Running Google’s Gemma 4 Locally with llama-server

Google’s Gemma 4 represents a significant leap forward in open-source AI models. Released in April 2026 under the permissive Apache 2.0 license, this family of models brings frontier-level reasoning capabilities directly to your local machine (yahoo.com). Built on the same foundational research as Gemini 3, Gemma 4 is specifically designed to run efficiently on consumer hardware, from mobile devices to high-end workstations .

This guide walks you through setting up Gemma 4 on your Mac and Windows using llama-server, providing an OpenAI-compatible API for seamless integration with existing tools and applications.

Understanding the Model Variants

If you are new to AI models and want to understand how parameter sizes relate to hardware requirements, refer to my previous article.

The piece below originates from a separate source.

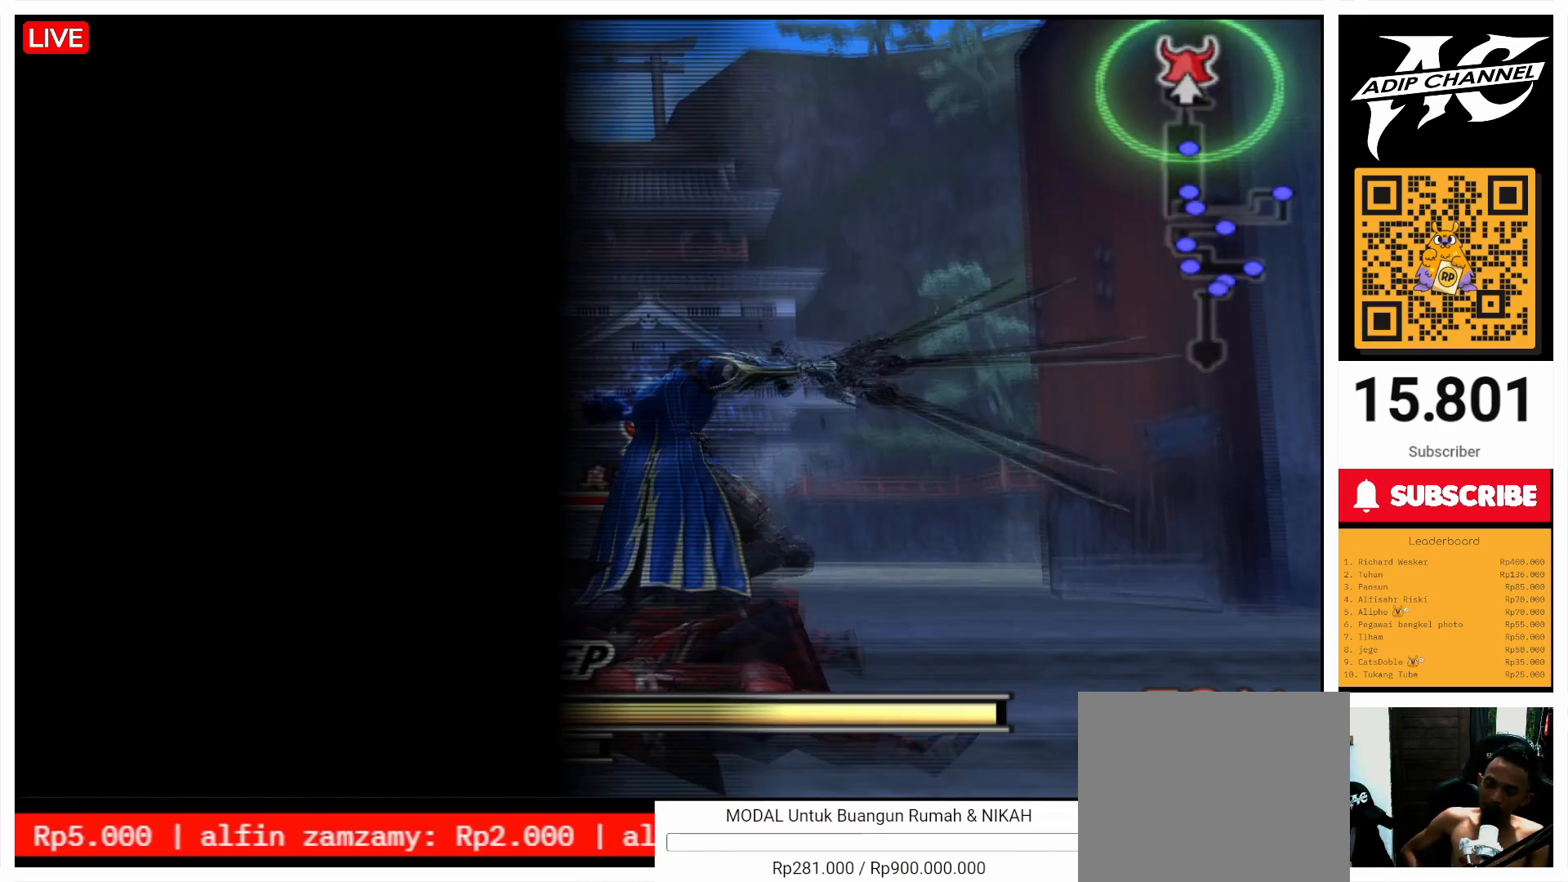
{"buttons": [], "left_stick": "up", "right_stick": "center", "events": []}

https://wisecodes.venuthomas.in/2025/08/24/ai-model-basics-understanding-size-hardware-and-setup/

It covers the fundamentals of model quantization, memory calculations and why bigger models do not always mean better results on consumer hardware.

Gemma 4 comes in four distinct configurations, each optimized for different hardware constraints : (yahoo.com)

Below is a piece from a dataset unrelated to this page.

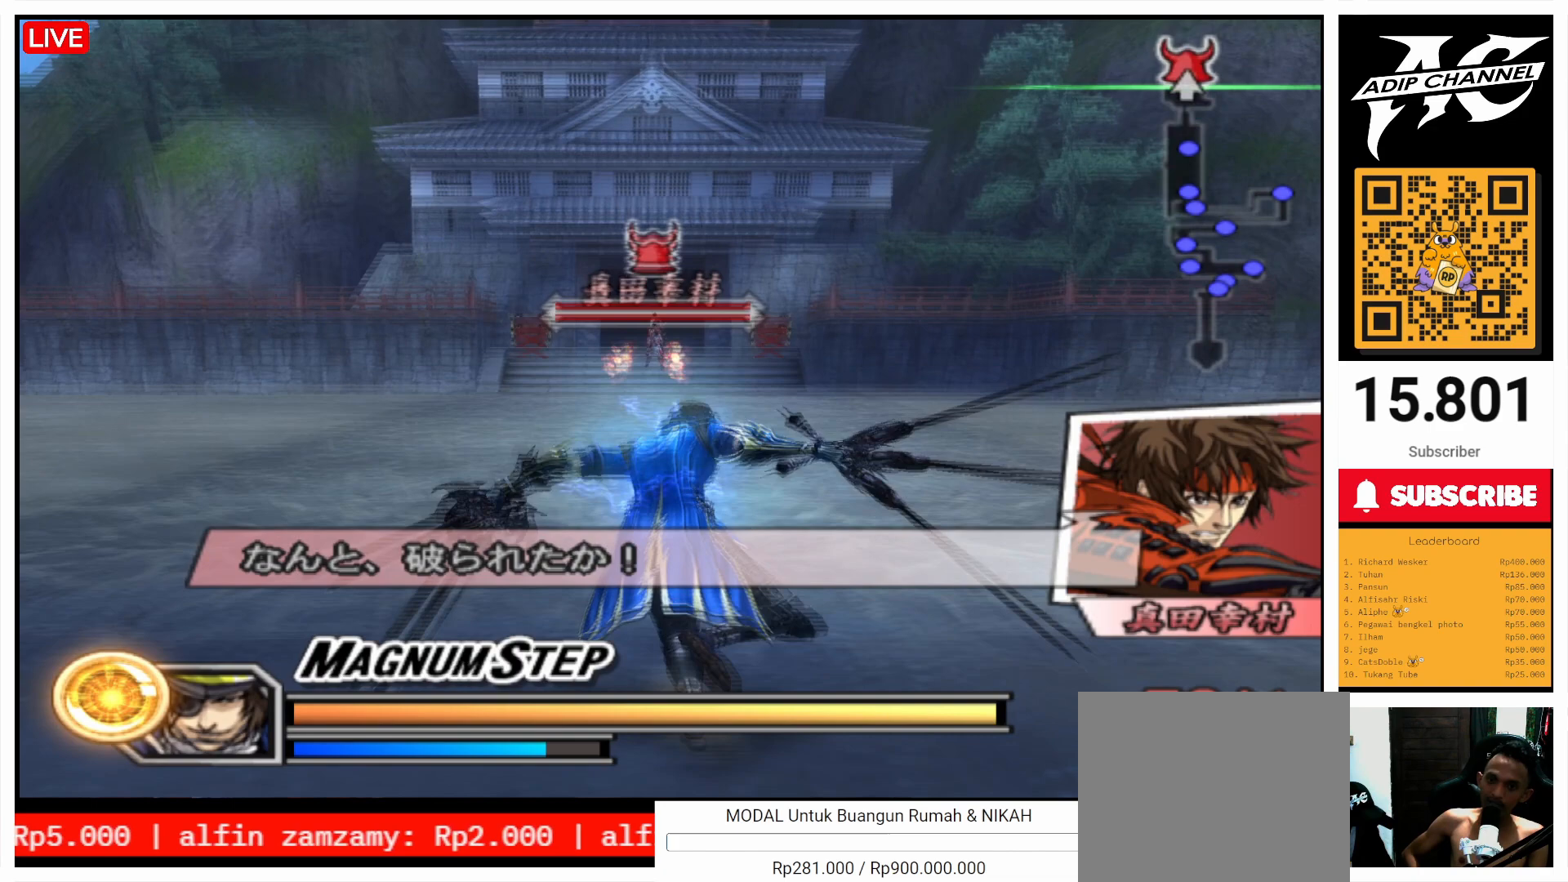
{"buttons": [], "left_stick": "up", "right_stick": "center", "events": []}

Model	Parameters	Best For	Memory Requirements
E2B	~2B effective	Mobile / Edge devices	~4–6 GB
E4B	~4B effective	Laptops with 16GB RAM	~9.6 GB
26B A4B	26B total (4B active MoE)	Developer workstations (24GB+)	~17–20 GB
31B	31B dense	High-end GPUs (80GB H100)	~62+ GB

The 26B and 31B models rank 3rd and 6th respectively on the Arena AI text leaderboard, demonstrating performance that rivals models 20 times their size . For context windows, the smaller models support up to 128K tokens, while the 26B and 31B variants extend to an impressive 256K tokens, enabling analysis of entire codebases or lengthy documents in a single session . (unsloth.ai)

Prerequisites

Before proceeding, ensure your system meets the following requirements:

macOS with Apple Silicon (M1/M2/M3/M4/M5 series) or Windows 10/11 with CUDA-capable GPU or CPU-only mode
Homebrew (macOS) or vcpkg/Visual Studio (Windows) for dependency management
24GB RAM minimum for the 26B model (32GB recommended)
Sufficient storage (~15-20GB for quantized models)
Network access to Hugging Face for model downloads

Installation

macOS: Install llama.cpp via Homebrew

The llama-server binary is distributed as part of the llama.cpp package. Install it via Homebrew:

brew install llama.cpp

This provides the llama-server command along with other utilities like llama-cli for interactive use.

Windows: Install llama.cpp

For Windows systems, you have multiple installation options:

Option 1: Pre-built Binaries

Download the latest Windows release from the llama.cpp GitHub releases page. Extract the archive and add the folder to your system PATH.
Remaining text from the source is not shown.